Yavuz, edindikleri bilgilere göre bir kişinin “mahallede uyuşturucu satıldığı” şeklindeki şikayeti üzerine evlerin yıkıldığını belirterek, “Ben 20 yıldır bu evdeyim. Bu yönlü hiçbir şikayet duymadım. İlginç olan şey şikayet edilen evleri değil bizim evleri yıktılar” dedi.
Evi yıkılan işçilerden Yıldırım Baran ise 20 yıldır burada oturduğunu belirterek şunları söyledi:
Şikayet edilen evler başka evler ama bizim evlerimizi yıktılar. Kürt olduğumuz için mi böyle yapıyorlar. Bu ülkede Kürtlere her zaman zulüm oluyor ve zulüm de devam ediyor. Biz suçu da kendimizde buluyoruz. Çünkü onların evlerini yapan biziz, taşıyan biziz, her şeylerini yapan da oy veren de biziz.
Şu anda 28 kişi bir okulun bahçesinde ekmeksiz, tuvaletsiz, susuz, banyosuz yaşıyor. Bu ülkenin vatandaşları değil miyiz? Her gittiğimiz kapı yüzümüze kapanıyorsa bilin ki biz bu ülkede yaşamıyoruz.
Bir kişinin isteği üzerine evlerimiz yıkıldı ve sokakta kaldık. Evlerimizi yıktılar sonra da ‘Biz size yardım edeceğiz’ dediler ama şimdi etrafımızda kimse yok. Tüm kapılar da yüzümüze kapanıyor. Peki biz ne yapalım. Kim bize yardımcı olacak. Evimize de gidemiyoruz. Yarın yasaklar başlıyor. Ne yapacağız biz. Kim bize sahip çıkacak.
“İŞ İMKANI OLSAYDI BURAYA GELMEZDİK”
İnşaat ve lokanta gibi yerlerde çalıştıklarını söyleyen Baran, sözlerini şöyle sürdürdü:
Kimseye zararımız yok.
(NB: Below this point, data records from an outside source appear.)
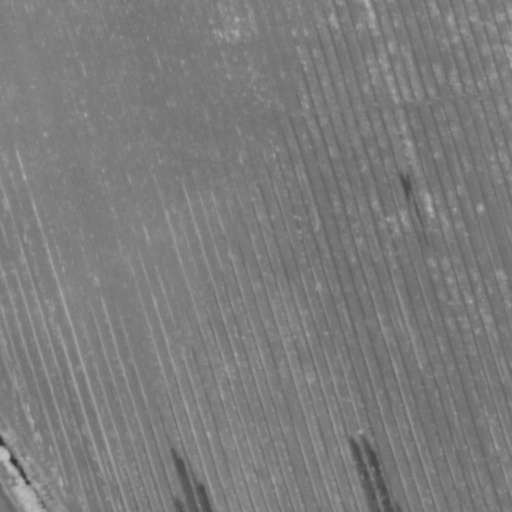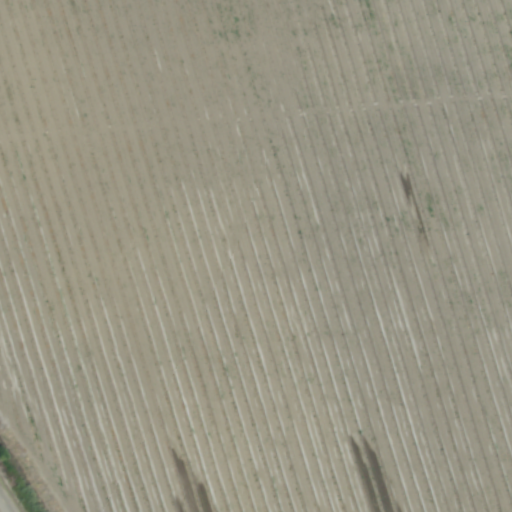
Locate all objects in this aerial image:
crop: (256, 256)
road: (5, 503)
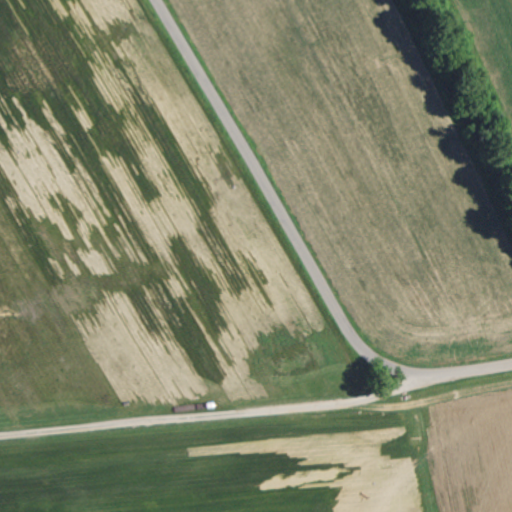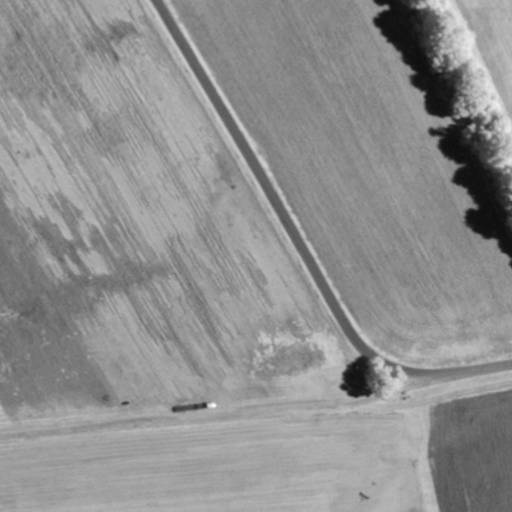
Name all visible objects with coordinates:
road: (301, 238)
road: (212, 415)
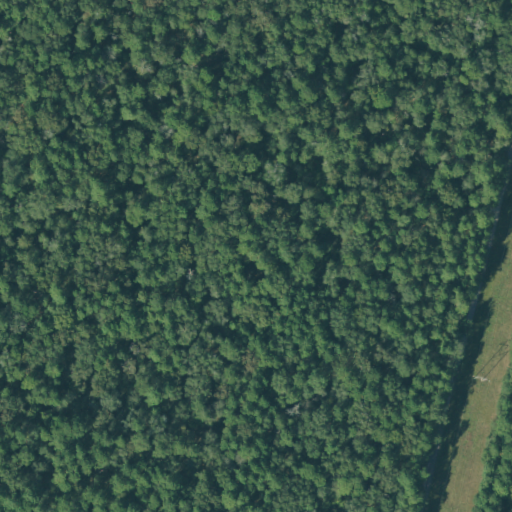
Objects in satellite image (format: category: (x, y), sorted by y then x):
road: (475, 363)
power tower: (478, 378)
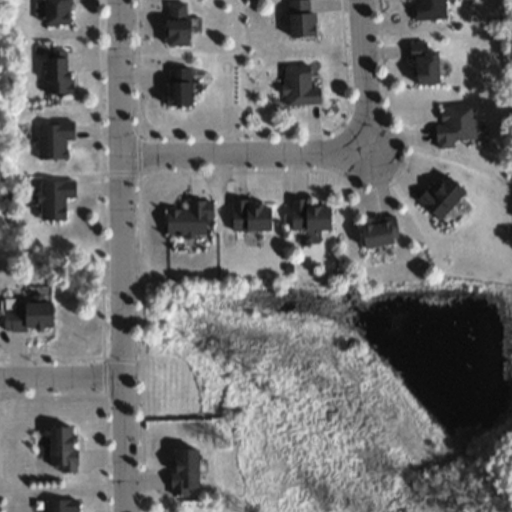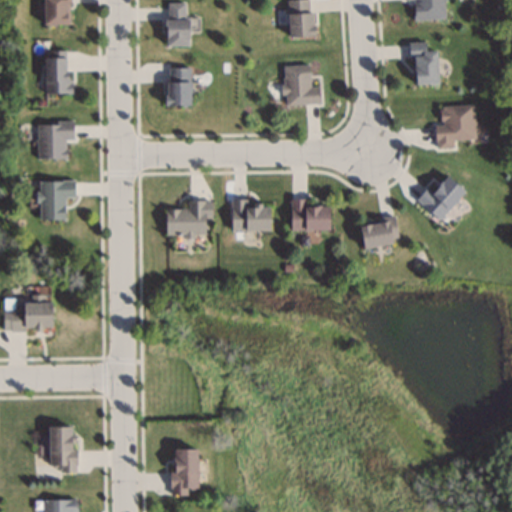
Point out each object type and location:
building: (428, 11)
building: (55, 14)
building: (300, 21)
building: (175, 27)
building: (423, 67)
building: (55, 74)
road: (361, 75)
building: (177, 89)
building: (298, 89)
building: (454, 128)
building: (52, 140)
road: (242, 152)
building: (439, 197)
building: (53, 199)
building: (308, 216)
building: (250, 217)
building: (188, 220)
building: (378, 233)
road: (117, 256)
building: (28, 317)
road: (59, 376)
building: (61, 449)
building: (184, 471)
building: (59, 506)
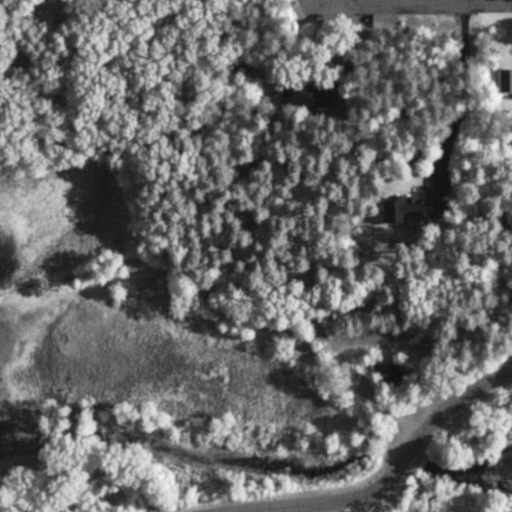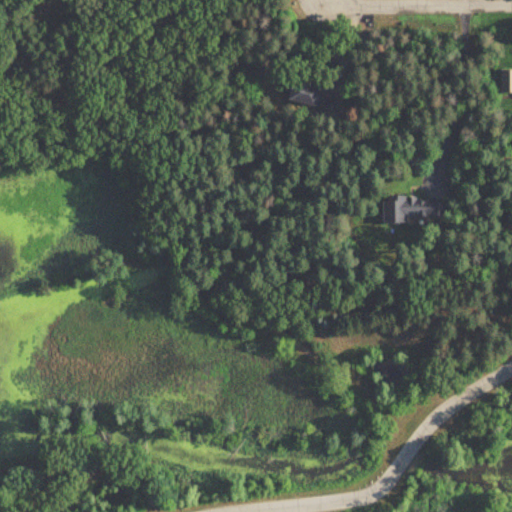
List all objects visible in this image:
road: (463, 3)
road: (429, 6)
road: (463, 93)
building: (304, 95)
building: (408, 209)
road: (401, 465)
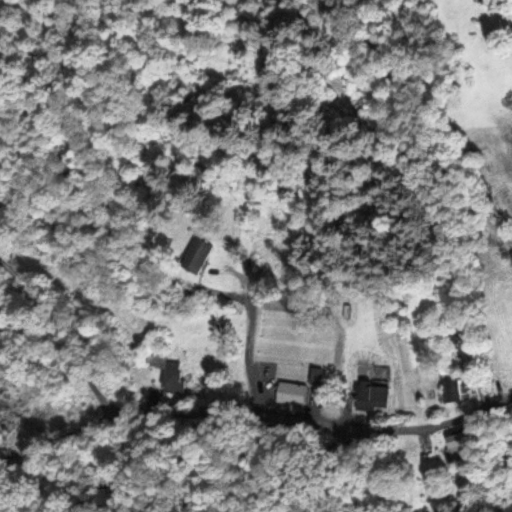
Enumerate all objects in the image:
building: (200, 175)
road: (335, 237)
building: (199, 258)
road: (222, 262)
building: (167, 372)
building: (452, 391)
building: (372, 397)
road: (256, 417)
road: (479, 434)
building: (460, 444)
road: (501, 455)
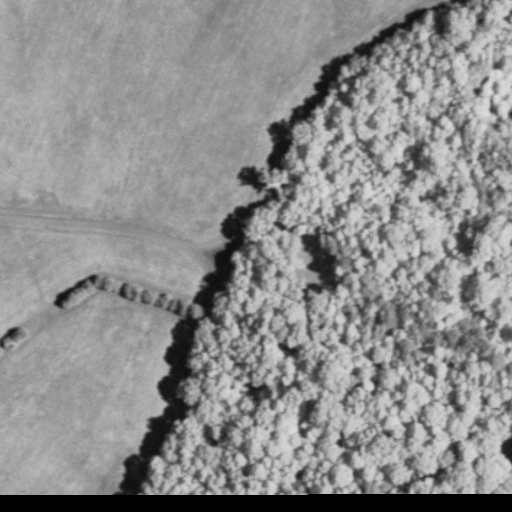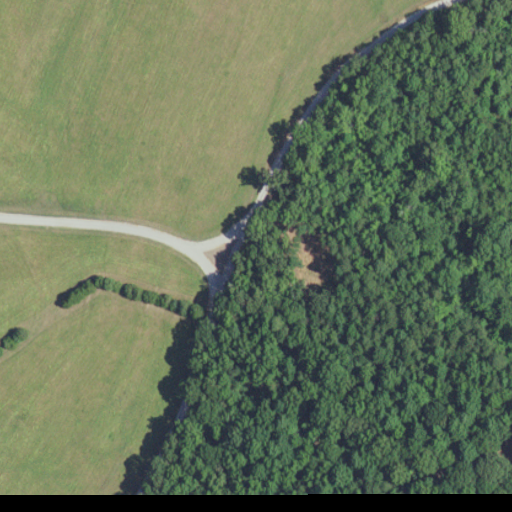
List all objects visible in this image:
road: (246, 216)
road: (95, 227)
road: (210, 243)
road: (203, 269)
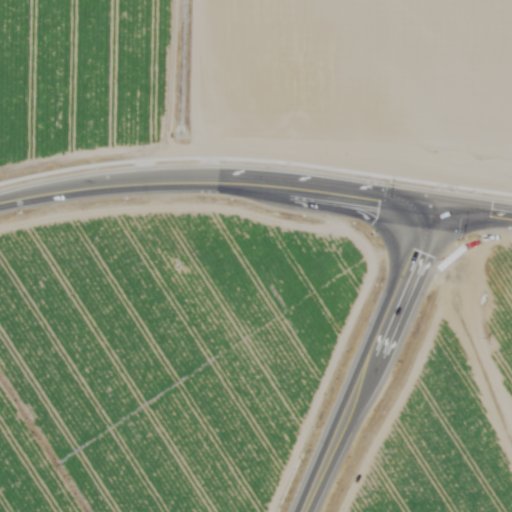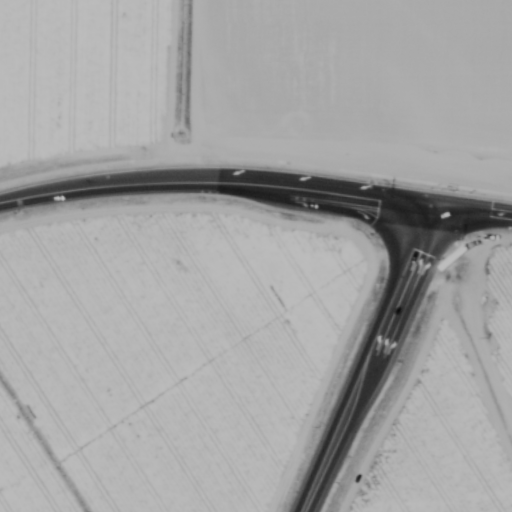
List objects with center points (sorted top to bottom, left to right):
road: (256, 181)
crop: (256, 256)
road: (368, 358)
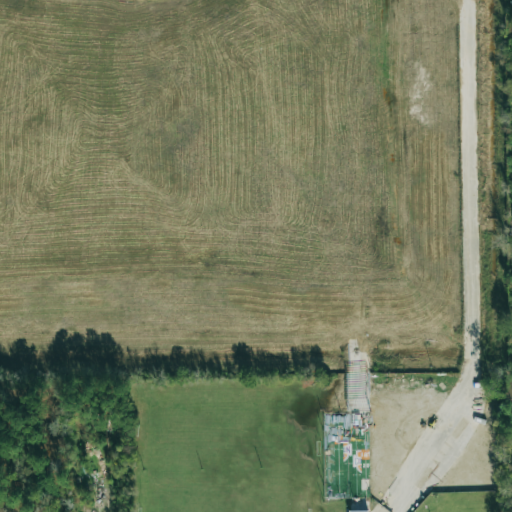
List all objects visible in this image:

Burada uyuşturucu ile bir işimiz yok. Ailelerimize bakabilmek için buraya gelmişiz. Zaten iş imkanı olsa buraya da gelmeyiz. Ama gel de derdini anlat. Kim bizi dinleyecek. 4 gündür sokakta yaşıyoruz. Kimseye derdimizi anlatamıyoruz. Kapılar yüzümüze kapanıyor.
Okulun bahçesinde yaşıyoruz. Buradaki güvenlik de bizi çıkaracağını söylüyor. Burada kalamazsın diyor. Peki biz ne yapacağız. Yemeğimizi de bu enkazın içerisinde yiyoruz. Valiliğe gittik, kapıdan çevrildik. Evleri yıkarken yüzlerce polis ve zabıtayı buraya yıktılar. Sanki biz başka ülkenin vatandaşıyız sanki biz buraya savaşa gelmişiz.